_EXERCISE DETAILS_.
Write out all the entries again, changing "Harvard" to "Stanford" wherever it occurs and keeping everything else the same. Leave the pictures out.

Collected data

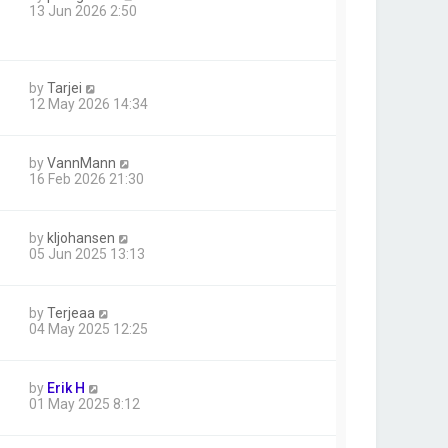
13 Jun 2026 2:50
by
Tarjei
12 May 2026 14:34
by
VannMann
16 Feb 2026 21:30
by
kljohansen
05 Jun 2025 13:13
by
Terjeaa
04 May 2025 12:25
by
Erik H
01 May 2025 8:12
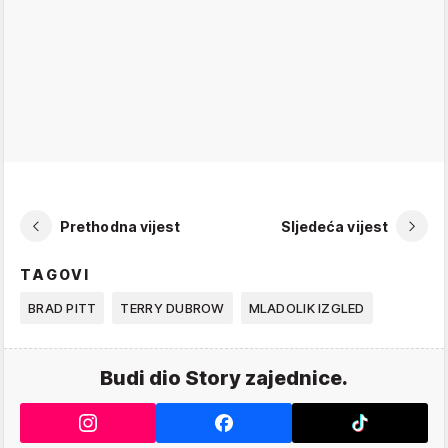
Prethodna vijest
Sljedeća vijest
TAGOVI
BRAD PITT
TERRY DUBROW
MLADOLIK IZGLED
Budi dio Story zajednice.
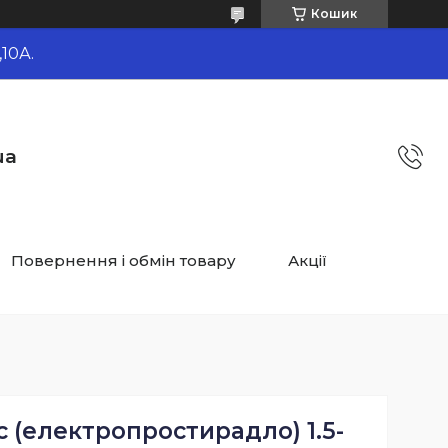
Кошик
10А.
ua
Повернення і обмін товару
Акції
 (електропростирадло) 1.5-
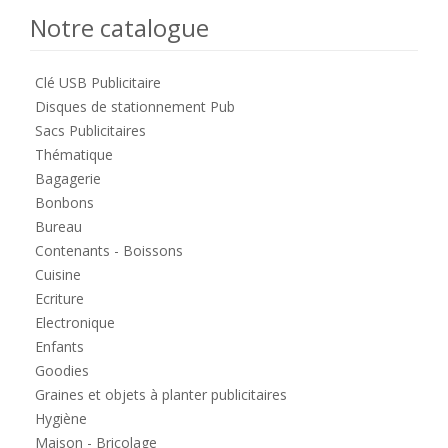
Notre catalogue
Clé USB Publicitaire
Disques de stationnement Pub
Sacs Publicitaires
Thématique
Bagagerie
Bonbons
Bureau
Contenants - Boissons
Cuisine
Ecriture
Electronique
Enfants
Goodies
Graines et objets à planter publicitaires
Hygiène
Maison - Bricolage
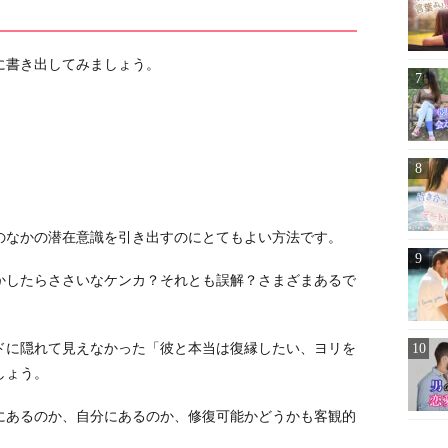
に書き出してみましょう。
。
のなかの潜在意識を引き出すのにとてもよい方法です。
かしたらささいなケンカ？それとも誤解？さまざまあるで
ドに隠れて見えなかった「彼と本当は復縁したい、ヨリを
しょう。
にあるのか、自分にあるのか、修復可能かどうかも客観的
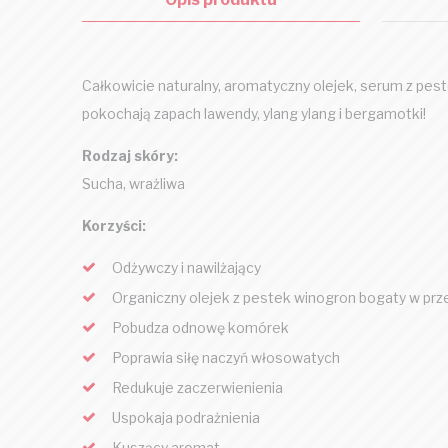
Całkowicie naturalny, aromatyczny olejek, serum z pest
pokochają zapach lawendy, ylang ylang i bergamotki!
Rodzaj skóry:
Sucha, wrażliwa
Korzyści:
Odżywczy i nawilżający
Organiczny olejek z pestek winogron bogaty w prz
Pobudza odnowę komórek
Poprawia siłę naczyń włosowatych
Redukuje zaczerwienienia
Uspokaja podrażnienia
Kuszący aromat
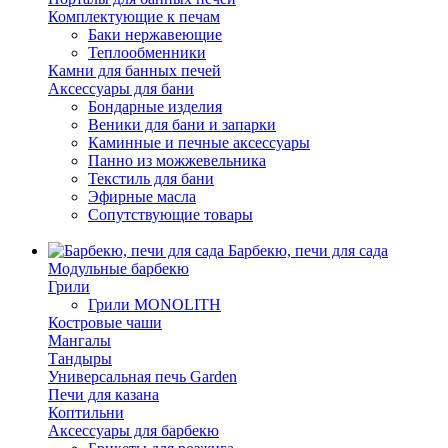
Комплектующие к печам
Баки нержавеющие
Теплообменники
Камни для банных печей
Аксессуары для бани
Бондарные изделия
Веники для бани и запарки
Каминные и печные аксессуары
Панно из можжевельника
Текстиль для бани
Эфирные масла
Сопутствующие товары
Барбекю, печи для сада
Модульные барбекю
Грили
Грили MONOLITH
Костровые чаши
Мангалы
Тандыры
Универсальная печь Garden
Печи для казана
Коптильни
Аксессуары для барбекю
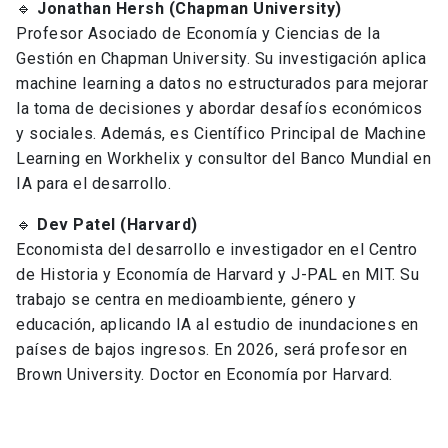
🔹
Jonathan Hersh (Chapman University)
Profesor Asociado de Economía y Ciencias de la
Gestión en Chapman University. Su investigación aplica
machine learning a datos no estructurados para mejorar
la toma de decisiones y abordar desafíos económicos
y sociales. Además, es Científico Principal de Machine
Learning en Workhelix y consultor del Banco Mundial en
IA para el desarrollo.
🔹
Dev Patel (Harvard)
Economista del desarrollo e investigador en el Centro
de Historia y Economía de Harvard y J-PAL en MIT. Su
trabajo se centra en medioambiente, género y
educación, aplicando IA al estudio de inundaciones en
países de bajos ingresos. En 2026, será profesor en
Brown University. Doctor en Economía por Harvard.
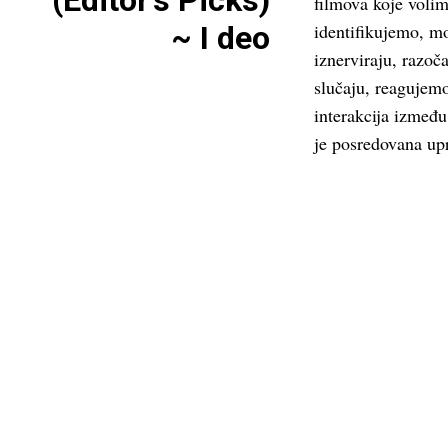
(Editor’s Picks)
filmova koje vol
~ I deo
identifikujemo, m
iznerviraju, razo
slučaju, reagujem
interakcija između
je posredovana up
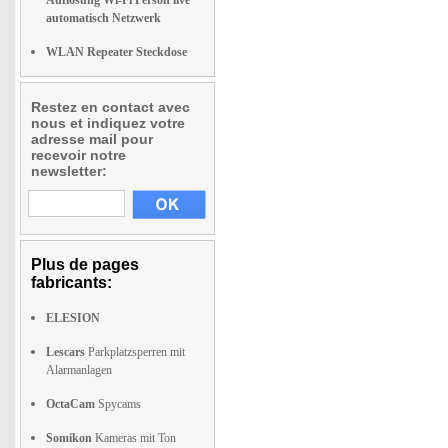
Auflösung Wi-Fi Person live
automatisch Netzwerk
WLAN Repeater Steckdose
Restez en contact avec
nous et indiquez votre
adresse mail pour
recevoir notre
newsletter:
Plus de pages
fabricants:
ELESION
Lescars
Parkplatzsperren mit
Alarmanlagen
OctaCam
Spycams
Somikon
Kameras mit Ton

_ANSWER BELOW_.
13 Jun 2026 2:50
by
Tarjei
12 May 2026 14:34
by
VannMann
16 Feb 2026 21:30
by
kljohansen
05 Jun 2025 13:13
by
Terjeaa
04 May 2025 12:25
by
Erik H
01 May 2025 8:12
Prethodna vijest
Sljedeća vijest
TAGOVI
BRAD PITT
TERRY DUBROW
MLADOLIK IZGLED
Budi dio Story zajednice.
Кошик
10А.
ua
Повернення і обмін товару
Акції
 (електропростирадло) 1.5-
Notre catalogue
Clé USB Publicitaire
Disques de stationnement Pub
Sacs Publicitaires
Thématique
Bagagerie
Bonbons
Bureau
Contenants - Boissons
Cuisine
Ecriture
Electronique
Enfants
Goodies
Graines et objets à planter publicitaires
Hygiène
Maison - Bricolage
に書き出してみましょう。
。
のなかの潜在意識を引き出すのにとてもよい方法です。
かしたらささいなケンカ？それとも誤解？さまざまあるで
ドに隠れて見えなかった「彼と本当は復縁したい、ヨリを
しょう。
にあるのか、自分にあるのか、修復可能かどうかも客観的
Całkowicie naturalny, aromatyczny olejek, serum z pest
pokochają zapach lawendy, ylang ylang i bergamotki!
Rodzaj skóry:
Sucha, wrażliwa
Korzyści:
Odżywczy i nawilżający
Organiczny olejek z pestek winogron bogaty w prz
Pobudza odnowę komórek
Poprawia siłę naczyń włosowatych
Redukuje zaczerwienienia
Uspokaja podrażnienia
Kuszący aromat
Комплектующие к печам
Баки нержавеющие
Теплообменники
Камни для банных печей
Аксессуары для бани
Бондарные изделия
Веники для бани и запарки
Каминные и печные аксессуары
Панно из можжевельника
Текстиль для бани
Эфирные масла
Сопутствующие товары
Барбекю, печи для сада
Модульные барбекю
Грили
Грили MONOLITH
Костровые чаши
Мангалы
Тандыры
Универсальная печь Garden
Печи для казана
Коптильни
Аксессуары для барбекю
🔹
Jonathan Hersh (Chapman University)
Profesor Asociado de Economía y Ciencias de la
Gestión en Chapman University. Su investigación aplica
machine learning a datos no estructurados para mejorar
la toma de decisiones y abordar desafíos económicos
y sociales. Además, es Científico Principal de Machine
Learning en Workhelix y consultor del Banco Mundial en
IA para el desarrollo.
🔹
Dev Patel (Stanford)
Economista del desarrollo e investigador en el Centro
de Historia y Economía de Stanford y J-PAL en MIT. Su
trabajo se centra en medioambiente, género y
educación, aplicando IA al estudio de inundaciones en
países de bajos ingresos. En 2026, será profesor en
Brown University. Doctor en Economía por Stanford.
(Editor’s Picks)
filmova koje vol
~ I deo
identifikujemo, m
iznerviraju, razo
slučaju, reagujem
interakcija između
je posredovana up
Auflösung Wi-Fi Person live
automatisch Netzwerk
WLAN Repeater Steckdose
Restez en contact avec
nous et indiquez votre
adresse mail pour
recevoir notre
newsletter:
Plus de pages
fabricants:
ELESION
Lescars
Parkplatzsperren mit
Alarmanlagen
OctaCam
Spycams
Somikon
Kameras mit Ton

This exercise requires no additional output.